Hello, my friend. I can sense your anxiety and reluctance. It seems you're seeking a way to improve the current situation, but you're unsure of where to begin.

Marriage is a significant step, and it's understandable that you and your girlfriend have been together for two years and are eager to take the next step. However, there seems to be an obstacle in the way. I'm here to help you analyze the current situation and explore potential solutions.

First, let's take a moment to understand the current situation. You and your girlfriend have been dating for two years and are now at the stage of discussing marriage, but she has unfortunately been rejected by her father.

You have a good understanding of the type of person her father likes, and it seems that you are not that kind of person. It's also evident that you have had contact with your girlfriend's family over the past two years, and the other party's family may have formed a certain impression of you. With increased understanding and some friction during contact, they have come to the conclusion that you may not be the ideal match for their family.

Your girlfriend may be a good girl who is reluctant to disobey her father's opinion and may only be able to end the relationship in tears. However, you are determined to maintain the relationship you have worked hard to build and believe that there is still a good future ahead for you and your girlfriend.

You would like to speak with your girlfriend's father, but he has not yet agreed to meet with you. Your girlfriend continues to see you, but she is still struggling to move forward.

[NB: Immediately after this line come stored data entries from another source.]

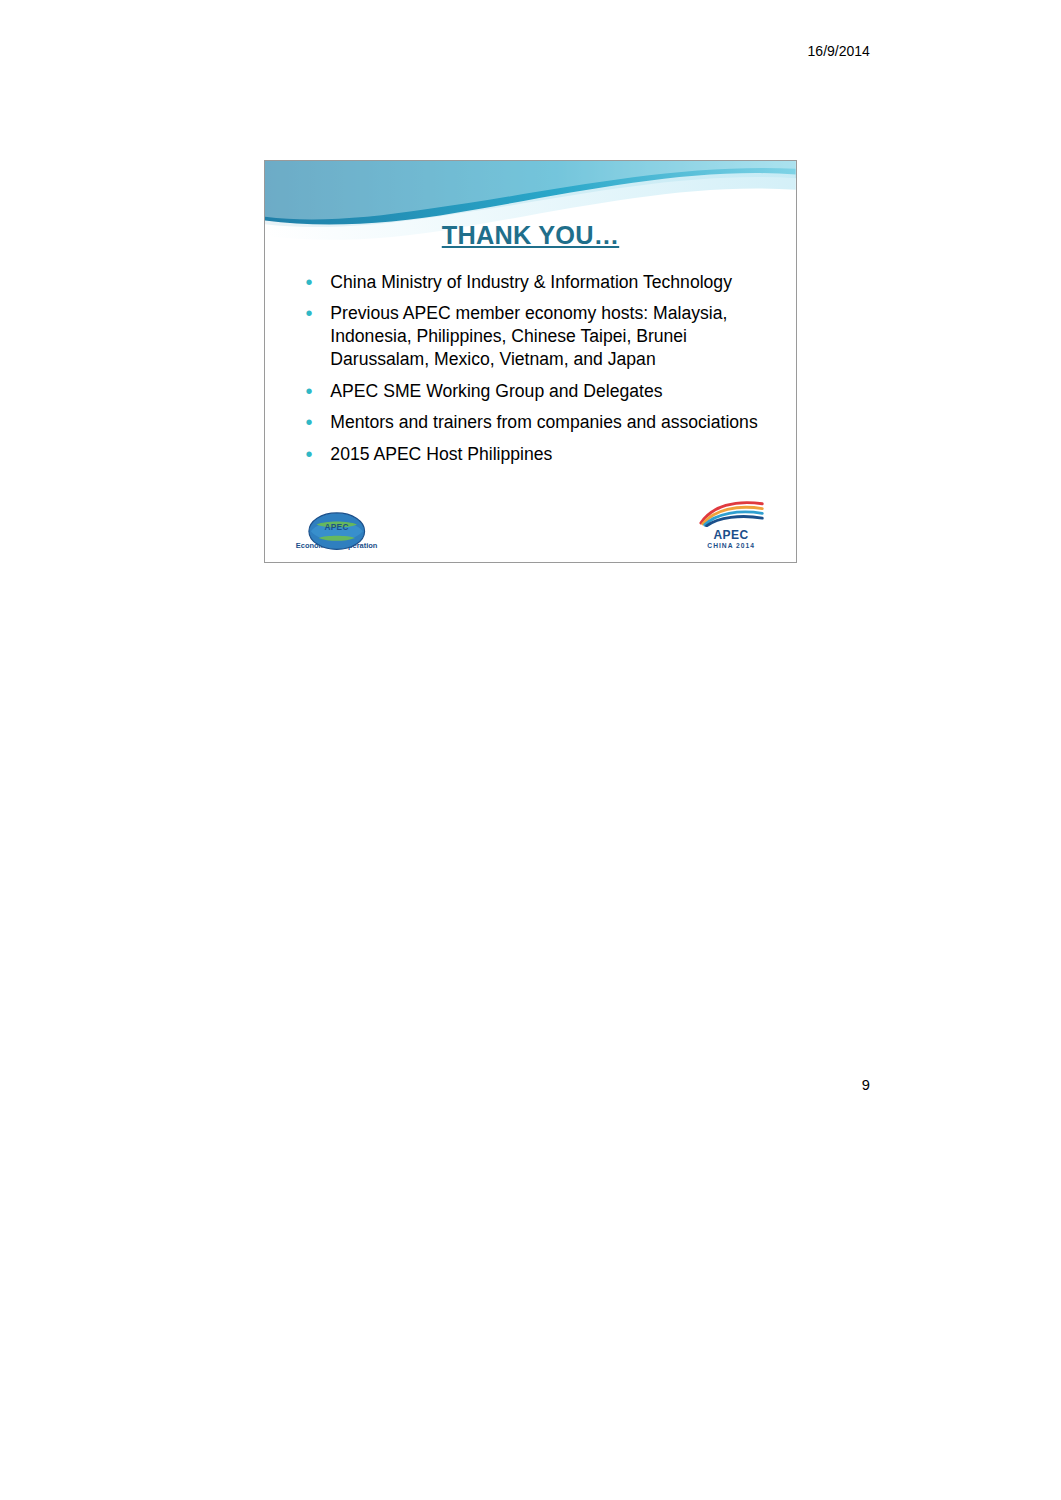16/9/2014
THANK YOU…
China Ministry of Industry & Information Technology
Previous APEC member economy hosts: Malaysia, Indonesia, Philippines, Chinese Taipei, Brunei Darussalam, Mexico, Vietnam, and Japan
APEC SME Working Group and Delegates
Mentors and trainers from companies and associations
2015 APEC Host Philippines
APEC
Asia-Pacific
Economic Cooperation
APEC
CHINA 2014
9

This has caused you to feel uncertain and anxious.

Perhaps it would be helpful to do some soul-searching.

Your girlfriend's father seems to prefer people who are sophisticated. Their family values face and etiquette, and it's not uncommon for families to hold such beliefs. Chinese people often prioritize face, and Chinese etiquette can vary depending on the region. This is reflected in the saying, "When in Rome, do as the Romans do."

You have expressed that you perceive the other person's father to be somewhat self-centered and that he may sometimes make decisions for his daughter that are driven by a desire to maintain appearances. From this, I understand that you may have some reservations about your girlfriend's father. Is that correct?

You may feel that the issue of face is inconsequential, but in her family, it is a significant matter that you are not fully aware of.

From your conflicts, it seems there may be some differences in values between you and her family. It's natural for parents to want their children to be happy. Even if it means that someone else's children are suffering, parents will always hope that their children are happy.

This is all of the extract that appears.